Saved entries
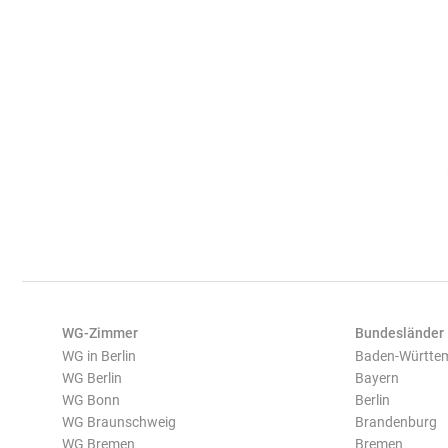
WG-Zimmer
Bundesländer
WG in Berlin
Baden-Württe
WG Berlin
Bayern
WG Bonn
Berlin
WG Braunschweig
Brandenburg
WG Bremen
Bremen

• [Request]: In the copy, include every entry above exactly and leave out each picture.

• [Task result]:
WG-Zimmer
Bundesländer
WG in Berlin
Baden-Württe
WG Berlin
Bayern
WG Bonn
Berlin
WG Braunschweig
Brandenburg
WG Bremen
Bremen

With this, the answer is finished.